Les fusibles du profit, c’est l’interfinancement

 

Hydro-Québec vient de faire paraître son Plan stratégique 2002-2006. Deux éléments ont retenu l’attention 0 la hausse de tarif pour la clientèle domestique et le recours à des centrales thermiques. L’augmentation des tarifs d’Hydro est basée sur des prémisses très discutables. Hydro veut augmenter son profit pour donner plus de dividendes à son actionnaire, l’État québécois. Ce faisant, Hydro taxe indirectement les consommateurs d’électricité pour financer des services publics ou donner des congés de taxe sur le capital aux entreprises.

Hydro rompt ainsi le pacte énergétique en ne donnant plus les plus bas prix possibles, mais en privilégiant les supposés profits.

Un réflexe conditionné de l’Hydro 0 augmenter toutes les réserves

Ces hausses de tarif produisent plus de revenus supplémentaires que ce qui transparaît dans le profit, puisque à partir de 2002, Hydro veut se doter d’une réserve qui atteindra 2,2 milliards $ en 2006.

La deuxième prémisse de l’augmentation des tarifs est la correction qu’il faudrait apporter à l’interfinancement entre les catégories de clients. La division Distribution d’Hydro-Québec ne ferait pas ses frais, nous dit-on. C’est là une affirmation fort contestable.

Profit ou perte ? C’est selon !

Évaluée à 500 millions $ en 1981, la perte (ou le profit, c’est selon...) imputée à la division Distribution dépend en totalité du prix auquel les kilowatts lui sont facturés.

La Loi modifiant la Loi sur la Régie de l’énergie, écrite sous la dictée d’Hydro, impose un prix de 2,79 cents le kWh, pour les premiers 165 tWh qui sont reconnus comme patrimoniaux. Toute l’électricité vendue au Québec, c’est-à-dire la consommation cumulée des quatre catégories de clients au Québec, n’atteint pas ce chiffre.

Ce 2,79 cents contient donc déjà un profit non négligeable. En 1997, on parlait d’un coût de production de 2,31 cents et, en 1998, plusieurs groupes arrivaient devant la Régie à des coûts similaires. À un coût de 2,31 cents, le prix de 2,79 cents contient déjà près de 20 % de profit. Si on multiplie le nombre de kilowatts vendus en 2000 aux clients domestiques, par ce petit profit resté dans la division Production, on obtient près de 2,5 milliards $ alors que la perte imputée à la division Distribution est évaluée à 500 millions $.

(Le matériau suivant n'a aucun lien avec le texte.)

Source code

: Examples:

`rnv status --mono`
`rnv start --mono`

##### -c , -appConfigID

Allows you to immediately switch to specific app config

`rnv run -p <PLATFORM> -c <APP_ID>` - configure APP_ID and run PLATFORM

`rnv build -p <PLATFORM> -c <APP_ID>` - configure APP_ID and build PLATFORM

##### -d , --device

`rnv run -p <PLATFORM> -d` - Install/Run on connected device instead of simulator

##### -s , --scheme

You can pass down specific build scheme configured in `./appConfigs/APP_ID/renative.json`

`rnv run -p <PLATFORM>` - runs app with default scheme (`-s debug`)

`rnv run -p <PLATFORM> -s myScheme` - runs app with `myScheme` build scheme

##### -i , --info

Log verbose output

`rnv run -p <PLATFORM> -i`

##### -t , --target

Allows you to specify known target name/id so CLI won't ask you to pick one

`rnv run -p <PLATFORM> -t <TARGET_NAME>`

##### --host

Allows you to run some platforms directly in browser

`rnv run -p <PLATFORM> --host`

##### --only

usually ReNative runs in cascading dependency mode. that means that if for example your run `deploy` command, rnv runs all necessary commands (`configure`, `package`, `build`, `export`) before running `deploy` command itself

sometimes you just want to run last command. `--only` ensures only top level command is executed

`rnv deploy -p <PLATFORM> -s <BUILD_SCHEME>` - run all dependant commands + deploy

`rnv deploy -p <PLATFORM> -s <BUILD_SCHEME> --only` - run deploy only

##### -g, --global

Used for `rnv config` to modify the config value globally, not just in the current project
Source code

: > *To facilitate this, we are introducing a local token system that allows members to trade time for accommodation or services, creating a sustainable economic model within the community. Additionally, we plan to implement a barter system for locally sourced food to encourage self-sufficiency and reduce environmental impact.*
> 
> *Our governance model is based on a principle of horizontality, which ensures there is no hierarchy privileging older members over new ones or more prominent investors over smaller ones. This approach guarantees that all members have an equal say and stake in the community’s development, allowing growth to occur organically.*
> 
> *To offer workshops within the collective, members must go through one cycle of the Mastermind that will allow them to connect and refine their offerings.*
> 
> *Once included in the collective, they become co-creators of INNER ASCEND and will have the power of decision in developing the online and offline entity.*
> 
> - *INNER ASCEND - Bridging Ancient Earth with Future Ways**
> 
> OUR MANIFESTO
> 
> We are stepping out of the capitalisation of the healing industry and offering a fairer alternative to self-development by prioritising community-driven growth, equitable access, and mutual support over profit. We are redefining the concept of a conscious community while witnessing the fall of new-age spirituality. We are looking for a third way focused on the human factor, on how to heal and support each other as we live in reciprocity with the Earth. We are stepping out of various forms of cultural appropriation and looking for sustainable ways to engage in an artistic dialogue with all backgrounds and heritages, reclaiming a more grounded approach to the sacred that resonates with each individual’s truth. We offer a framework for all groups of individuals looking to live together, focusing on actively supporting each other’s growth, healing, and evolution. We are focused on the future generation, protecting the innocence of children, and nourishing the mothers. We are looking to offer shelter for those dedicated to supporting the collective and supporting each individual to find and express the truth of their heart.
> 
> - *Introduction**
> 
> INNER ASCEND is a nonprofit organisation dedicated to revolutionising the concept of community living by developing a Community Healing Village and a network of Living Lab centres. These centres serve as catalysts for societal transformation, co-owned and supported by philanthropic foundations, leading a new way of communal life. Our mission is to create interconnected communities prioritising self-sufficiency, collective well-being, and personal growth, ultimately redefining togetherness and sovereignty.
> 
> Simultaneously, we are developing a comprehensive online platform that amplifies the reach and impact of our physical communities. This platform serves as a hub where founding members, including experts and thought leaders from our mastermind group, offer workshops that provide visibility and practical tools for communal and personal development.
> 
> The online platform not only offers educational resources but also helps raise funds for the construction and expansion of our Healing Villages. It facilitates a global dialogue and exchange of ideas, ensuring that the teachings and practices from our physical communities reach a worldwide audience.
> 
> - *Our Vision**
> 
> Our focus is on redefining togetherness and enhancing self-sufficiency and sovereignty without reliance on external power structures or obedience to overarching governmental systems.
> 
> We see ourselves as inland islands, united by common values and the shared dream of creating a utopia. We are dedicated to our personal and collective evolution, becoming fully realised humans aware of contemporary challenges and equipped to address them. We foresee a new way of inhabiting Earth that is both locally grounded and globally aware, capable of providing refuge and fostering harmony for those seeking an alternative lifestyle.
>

Pour que les coûts de production augmentent...

N’allez pas croire que l’augmentation des coûts de production entre 1997-1998 et 2001 comblera la différence. Dans le secteur de l’hydro-électricité, les coûts de production comprennent peu de main d’œuvre et les grands barrages commencent à être passablement amortis.

Dans les autres provinces qui vendent de l’électricité produite avec de l’eau, les prix ont tendance à diminuer, pas à augmenter, parce que les coûts de production n’augmentent pas. Alors, l’existence de ce profit inclus dans le prix de production est très plausible.

...on transforme les profits en dépenses

On trouve également des profits cachés ailleurs, en ajoutant, au prix du producteur, le prix du transport avant d’en arriver au coût du distributeur. Comme les entreprises qui utilisent une tension supérieure à 45 kV sont réputés ne pas avoir de coûts de distribution, même si c’est impossible, les coûts qui les touchent sont ajoutés aux coûts généraux de transport avant d’être répartis.

Dans les actifs de transport, on trouve également des lignes onéreuses, à courant continu, destinées uniquement à l’exportation. Ces coûts sont additionnés au reste.

En substance, bien que le principe de l’interfinancement ait été inclus dans la Loi de la Régie de l’énergie et que tout le monde le répète comme un mantra, on attend toujours le début d’une démonstration sérieuse de son existence.